_EXCERPT TO READ:_
Metropolitan News-Enterprise

 

Friday, November 20, 2015

 

Page 1

 

LACBA Trustees Hear of ‘Angst’ Among Section Members

Organization’s President Tells of $1 Million Revenue Shortfall, Then Backs Away From Statement

 

By a MetNews Staff Writer

 

The Los Angeles County Bar Association Board of Trustees, after hearing six leaders of association sections spiritedly express disillusionment with the organization, acceded to their request for a two-month postponement of action on a proposed bylaw change that would formalize the existing denial of any control by sections over their financing.

At the meeting Wednesday night, LACBA President Paul Kiesel, who presided, argued that the current bylaw—which, as written, assures sections a degree of financial autonomy—is an “historical artifact.” At one point, he declared that the association’s annual expenses exceed its revenues by $1 million, though he later retreated from that statement and said he does not know the actual amount of the shortfall.

 Kiesel initially opposed granting an audience to the section representatives, saying:

“This is a Board of Trustees discussion. I don’t think it would be appropriate to have non-trustees speak.”

However, after some trustees expressed a desire to receive the input, Kiesel told the visitors:

“I welcome your coming up, making your comments relatively brief and non-redundant.”

The speakers included two former LACBA presidents. The remarks were generally hard-hitting.

Carson’s Comments

John Carson, who was LACBA president in 1994-95, said the question is “[w]hether the bylaw should be changed, or the practice should be changed to conform with the bylaw.” He opined that “the practice is not working.”

Drawing no dispute is that the current practice, under which all revenues brought in by a section goes into a common LACBA pot, contravenes the existing bylaw which says that each section is to have a separate account. If the existing bylaw were implemented, it would permit sections to subsidize “showcase” events which do not make a profit with funds from events which do generate income.

Under a present policy, however, it is required that all events are to make a 20 percent profit.

_WHAT IS NEEDED:_ Summarize the bar association article in two sentences. Rely on the bar association article alone.

_INFORMATION:_
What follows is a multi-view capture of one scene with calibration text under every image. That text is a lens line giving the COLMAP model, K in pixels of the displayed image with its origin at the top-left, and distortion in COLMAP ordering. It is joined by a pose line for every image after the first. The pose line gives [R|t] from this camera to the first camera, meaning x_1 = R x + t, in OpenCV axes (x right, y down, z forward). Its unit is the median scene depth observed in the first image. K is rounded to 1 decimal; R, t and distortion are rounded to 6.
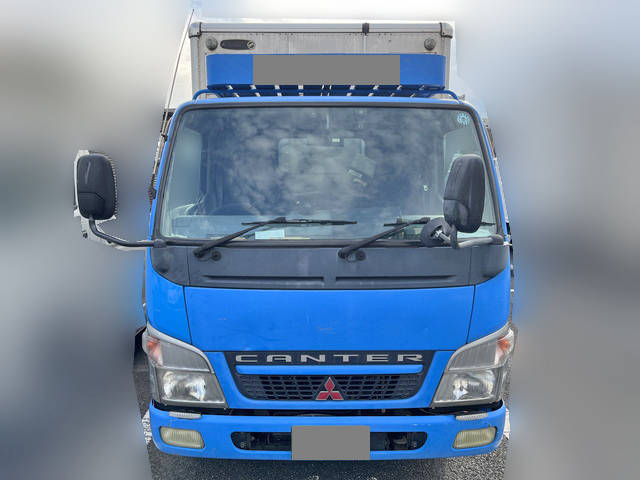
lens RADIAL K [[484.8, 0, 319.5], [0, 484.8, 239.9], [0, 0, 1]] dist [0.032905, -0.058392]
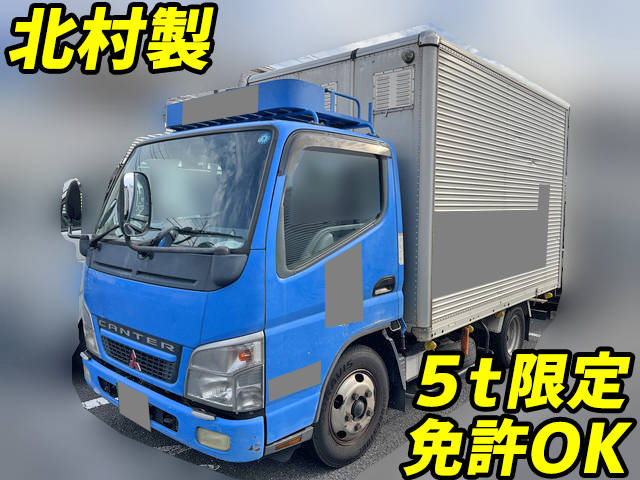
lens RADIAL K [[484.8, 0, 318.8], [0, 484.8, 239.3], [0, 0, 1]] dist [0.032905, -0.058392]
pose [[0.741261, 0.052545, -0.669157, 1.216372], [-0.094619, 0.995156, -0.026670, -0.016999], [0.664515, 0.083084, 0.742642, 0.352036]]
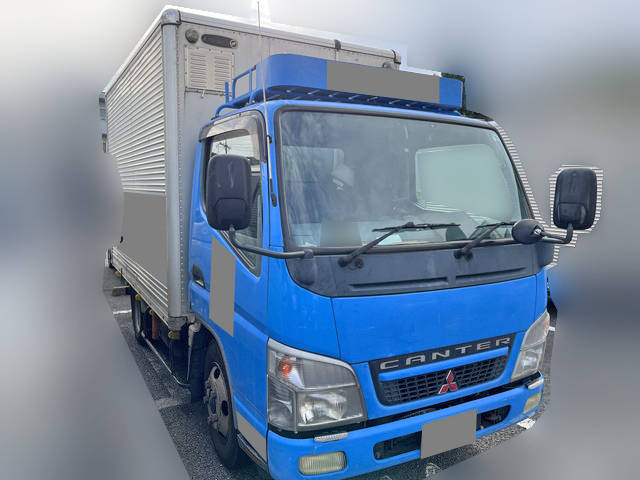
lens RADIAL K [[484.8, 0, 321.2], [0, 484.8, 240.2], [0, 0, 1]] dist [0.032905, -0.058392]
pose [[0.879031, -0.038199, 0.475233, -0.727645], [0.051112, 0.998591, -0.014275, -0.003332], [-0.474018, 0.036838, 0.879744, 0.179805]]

* * *

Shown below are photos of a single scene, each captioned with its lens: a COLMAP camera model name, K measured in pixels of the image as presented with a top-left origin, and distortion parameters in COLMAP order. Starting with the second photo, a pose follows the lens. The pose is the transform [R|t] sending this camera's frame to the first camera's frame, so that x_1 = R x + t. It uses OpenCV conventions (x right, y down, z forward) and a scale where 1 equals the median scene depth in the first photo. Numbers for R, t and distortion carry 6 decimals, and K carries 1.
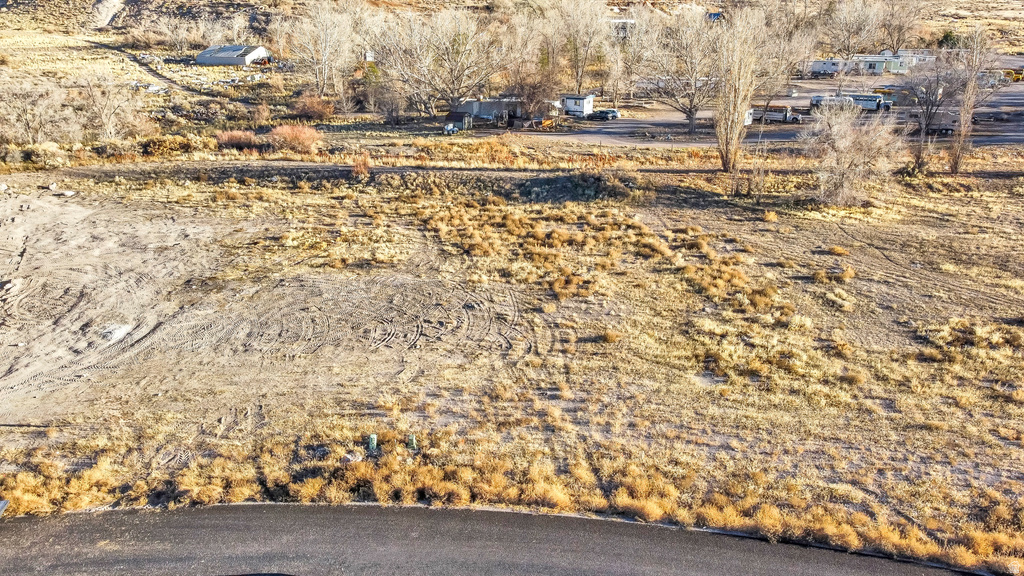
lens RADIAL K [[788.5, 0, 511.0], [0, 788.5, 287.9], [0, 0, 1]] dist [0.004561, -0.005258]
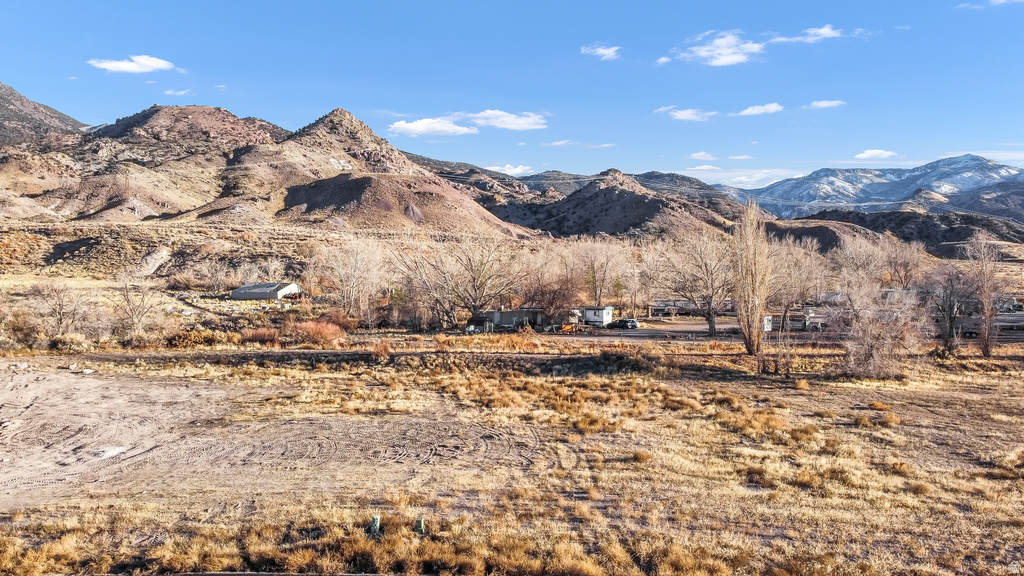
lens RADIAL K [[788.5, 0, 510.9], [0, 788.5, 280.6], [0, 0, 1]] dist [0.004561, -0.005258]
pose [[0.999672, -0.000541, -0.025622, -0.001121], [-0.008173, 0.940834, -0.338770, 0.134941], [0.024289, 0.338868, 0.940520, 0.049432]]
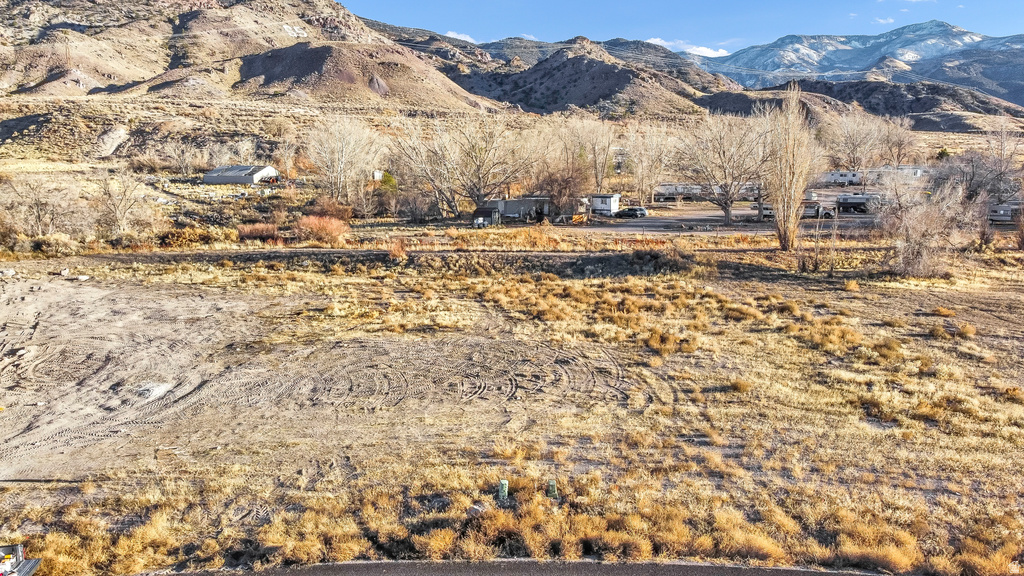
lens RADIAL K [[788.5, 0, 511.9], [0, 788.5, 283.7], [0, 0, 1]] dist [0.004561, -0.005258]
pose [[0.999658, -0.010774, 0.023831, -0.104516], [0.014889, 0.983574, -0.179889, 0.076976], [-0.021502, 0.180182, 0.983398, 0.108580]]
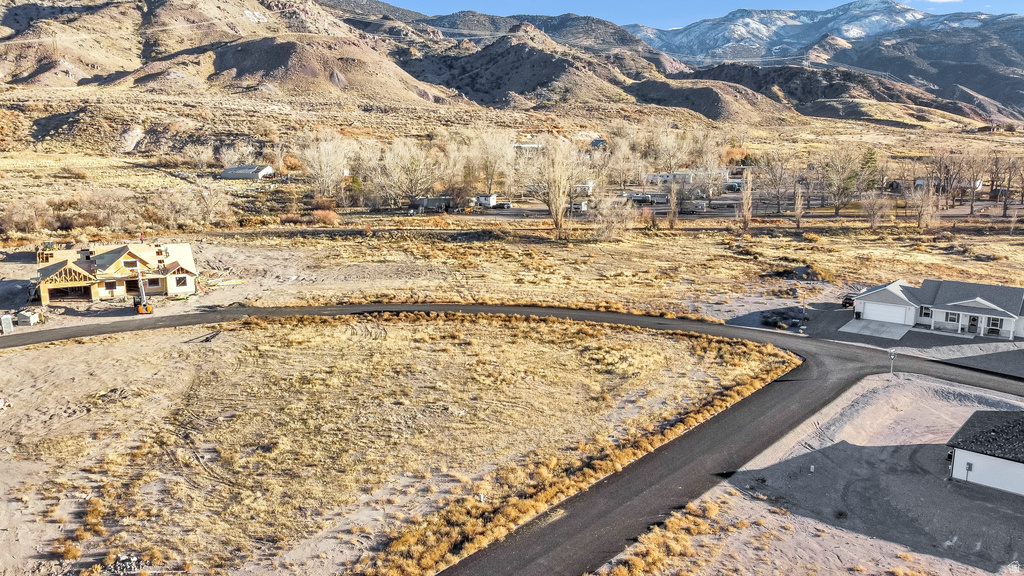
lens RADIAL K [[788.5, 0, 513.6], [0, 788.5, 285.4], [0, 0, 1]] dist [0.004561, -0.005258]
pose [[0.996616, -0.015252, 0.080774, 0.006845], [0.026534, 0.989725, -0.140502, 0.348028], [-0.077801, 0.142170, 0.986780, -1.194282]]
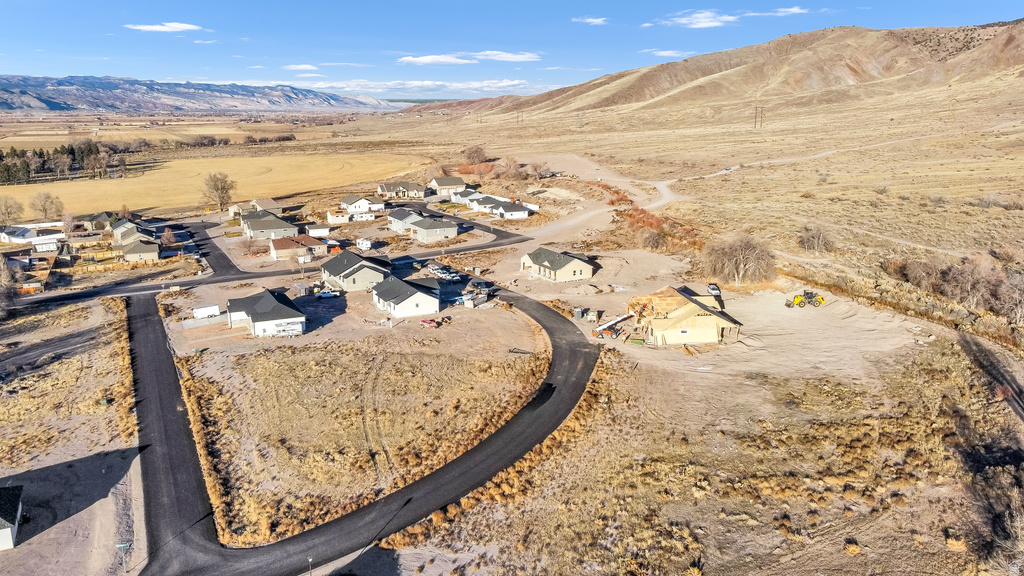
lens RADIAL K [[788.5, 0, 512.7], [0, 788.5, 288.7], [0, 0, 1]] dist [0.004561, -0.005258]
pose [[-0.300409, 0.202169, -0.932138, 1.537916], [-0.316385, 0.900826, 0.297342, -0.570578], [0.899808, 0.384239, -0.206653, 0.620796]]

---

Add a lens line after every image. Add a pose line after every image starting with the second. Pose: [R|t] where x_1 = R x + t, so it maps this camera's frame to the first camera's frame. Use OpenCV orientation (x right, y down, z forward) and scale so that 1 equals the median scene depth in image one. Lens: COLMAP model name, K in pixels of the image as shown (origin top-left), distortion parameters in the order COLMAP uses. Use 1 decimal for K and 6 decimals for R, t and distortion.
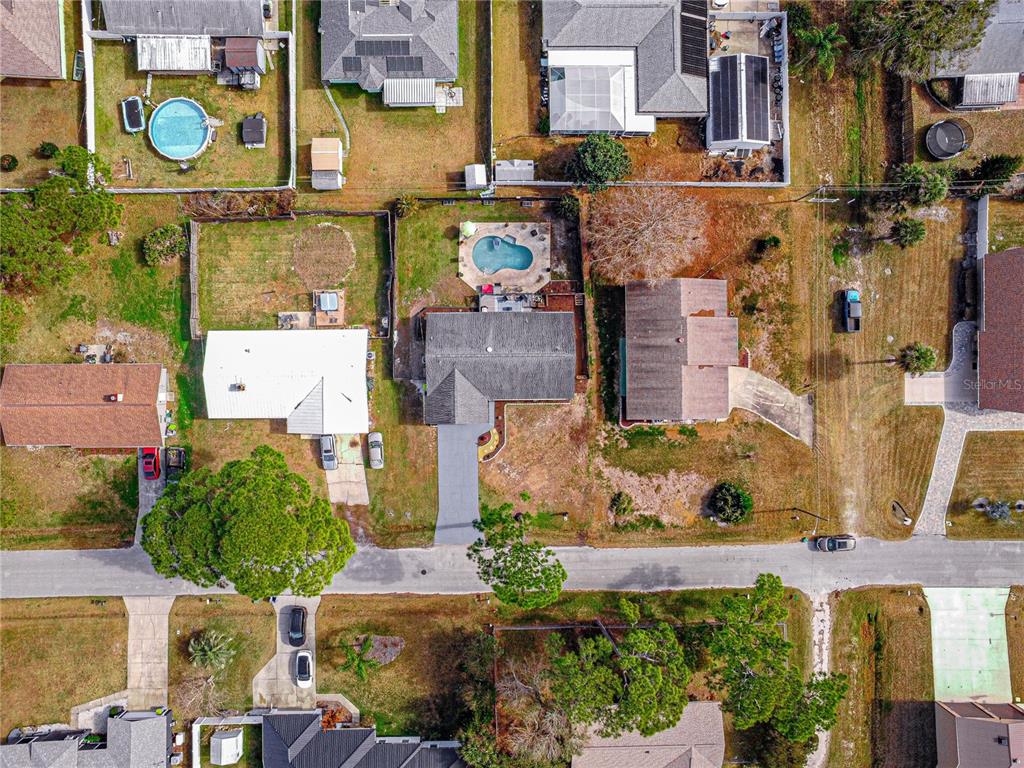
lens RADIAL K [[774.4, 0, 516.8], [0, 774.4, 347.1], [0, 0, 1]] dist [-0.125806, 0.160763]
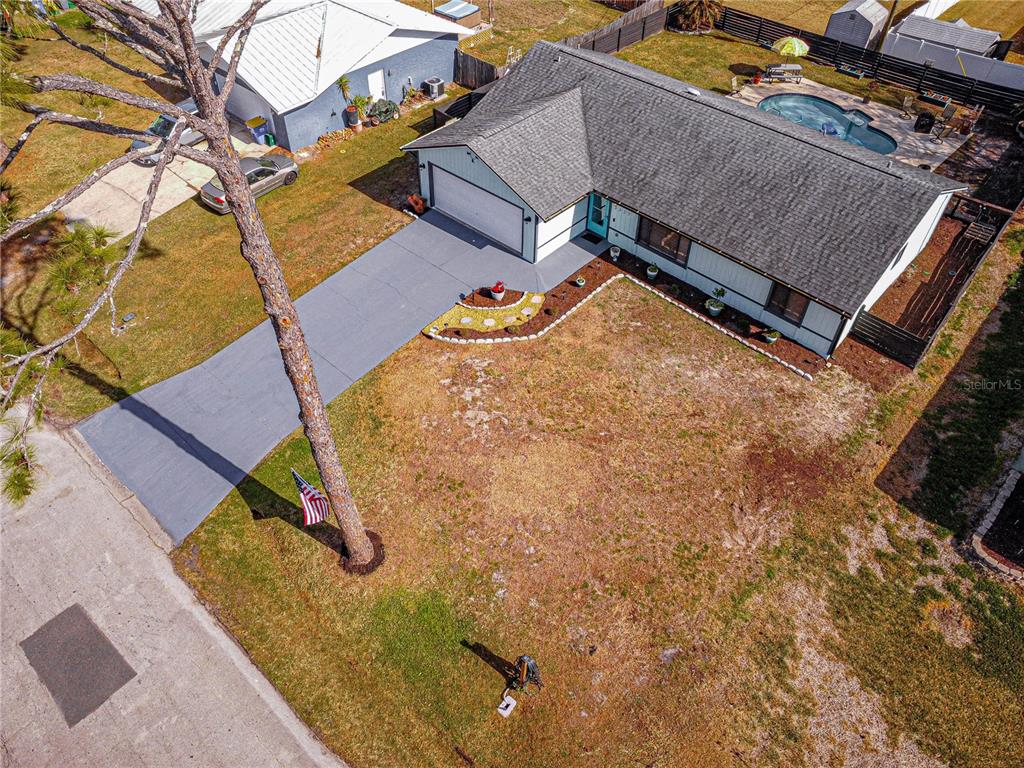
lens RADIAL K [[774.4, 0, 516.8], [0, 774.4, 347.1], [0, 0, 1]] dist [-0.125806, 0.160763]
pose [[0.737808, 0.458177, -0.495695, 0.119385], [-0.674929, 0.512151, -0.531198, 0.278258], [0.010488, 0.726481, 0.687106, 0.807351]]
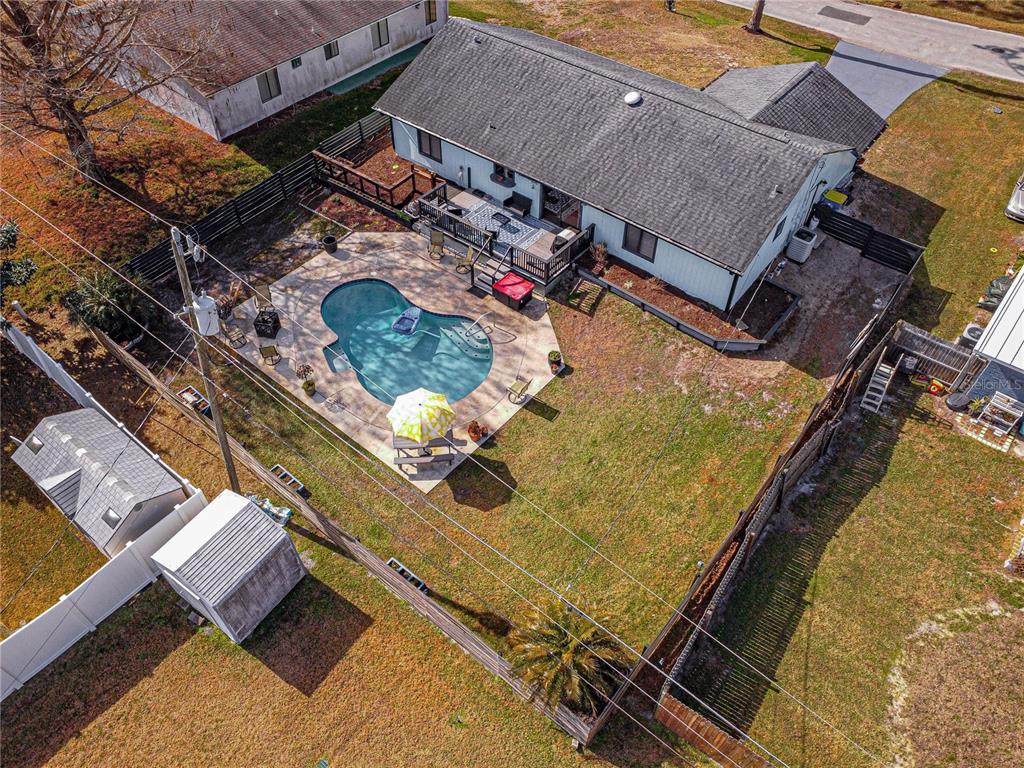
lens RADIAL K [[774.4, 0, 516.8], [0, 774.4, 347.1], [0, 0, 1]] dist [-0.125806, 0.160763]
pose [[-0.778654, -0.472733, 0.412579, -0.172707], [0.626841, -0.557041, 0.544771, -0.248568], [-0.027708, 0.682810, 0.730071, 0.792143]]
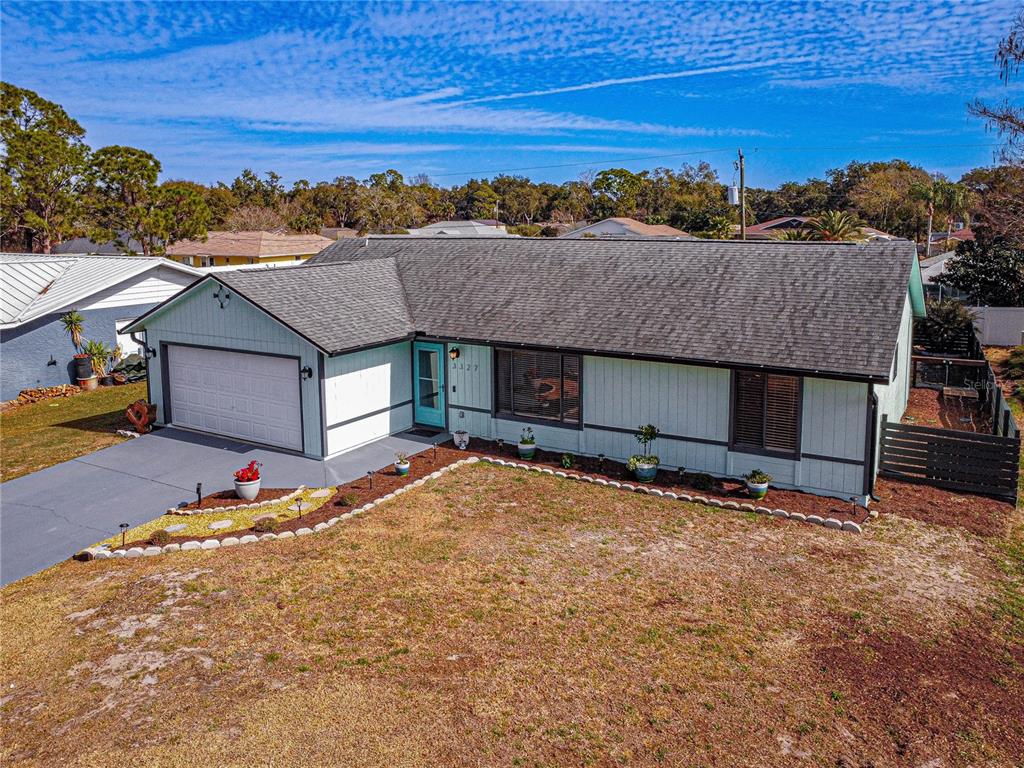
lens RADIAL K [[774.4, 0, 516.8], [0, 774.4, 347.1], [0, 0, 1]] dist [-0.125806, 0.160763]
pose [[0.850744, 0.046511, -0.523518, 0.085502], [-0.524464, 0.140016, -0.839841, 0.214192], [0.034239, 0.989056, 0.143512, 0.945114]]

_YOUR SOLUTION:_ After six section leaders expressed disillusionment with the Los Angeles County Bar Association, its Board of Trustees agreed to their request to postpone action for two months on a proposed bylaw change that would formalize the sections' lack of control over their financing. President Paul Kiesel called the current bylaw a historical artifact and said annual expenses exceed revenues by $1 million, but he later backed away from that figure and said he does not know the actual shortfall.